# Source text start

This agreement (the “Agreement”) between Marcon International Inc., in its capacity as court-appointed seller of the Purchased Assets (defined below) (hereinafter called the “Broker”) and Rand Logistics, Inc. or a designated subsidiary (hereinafter called the “Purchaser”) provides for the purchase and sale of the Purchased Assets (as defined below).
 
NOW, THEREFORE, in consideration of the mutual covenants of the parties and for other good and valuable consideration, the receipt and adequacy of which are acknowledged, the Purchaser and Broker agree as follows:

1.
Definitions: For Purposes of this Agreement, terms not otherwise defined herein shall have the following meaning:
 
 
“Applicable Taxes” mean all taxes including without limitation all sales, use, H.S.T., excise and other taxes applicable to the purchase and sale of the Purchased Assets other than income and capital gains taxes.

# Source text end

> [Task description] Repeat the passage of the asset purchase agreement word for word, from "Definitions: For Purposes" to "capital gains taxes.". You can leave the material aside; none of it is needed.

# Supplied information start

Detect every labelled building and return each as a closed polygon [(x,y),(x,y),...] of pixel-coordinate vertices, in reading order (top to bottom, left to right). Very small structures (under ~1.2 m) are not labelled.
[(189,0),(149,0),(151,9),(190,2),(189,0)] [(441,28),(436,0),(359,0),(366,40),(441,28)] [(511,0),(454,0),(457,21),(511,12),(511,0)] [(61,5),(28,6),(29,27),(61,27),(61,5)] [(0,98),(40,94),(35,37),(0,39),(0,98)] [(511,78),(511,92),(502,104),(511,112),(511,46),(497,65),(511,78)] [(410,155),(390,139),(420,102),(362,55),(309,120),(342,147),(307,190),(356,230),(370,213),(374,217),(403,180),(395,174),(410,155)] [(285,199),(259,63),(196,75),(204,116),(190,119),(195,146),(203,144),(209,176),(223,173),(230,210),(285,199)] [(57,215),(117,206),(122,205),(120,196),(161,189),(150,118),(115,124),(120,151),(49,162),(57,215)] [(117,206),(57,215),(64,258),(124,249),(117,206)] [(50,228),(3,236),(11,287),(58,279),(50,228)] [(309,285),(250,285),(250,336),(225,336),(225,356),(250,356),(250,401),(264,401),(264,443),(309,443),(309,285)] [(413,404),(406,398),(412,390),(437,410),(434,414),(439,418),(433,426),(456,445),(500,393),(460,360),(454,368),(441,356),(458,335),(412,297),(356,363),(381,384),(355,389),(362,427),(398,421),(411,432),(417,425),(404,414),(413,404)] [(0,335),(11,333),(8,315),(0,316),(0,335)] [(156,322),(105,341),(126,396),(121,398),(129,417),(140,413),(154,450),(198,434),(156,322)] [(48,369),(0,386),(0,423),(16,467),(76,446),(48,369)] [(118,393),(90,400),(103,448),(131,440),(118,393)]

# Supplied information end

> [Correct output]
Definitions: For Purposes of this Agreement, terms not otherwise defined herein shall have the following meaning:
 
 
“Applicable Taxes” mean all taxes including without limitation all sales, use, H.S.T., excise and other taxes applicable to the purchase and sale of the Purchased Assets other than income and capital gains taxes.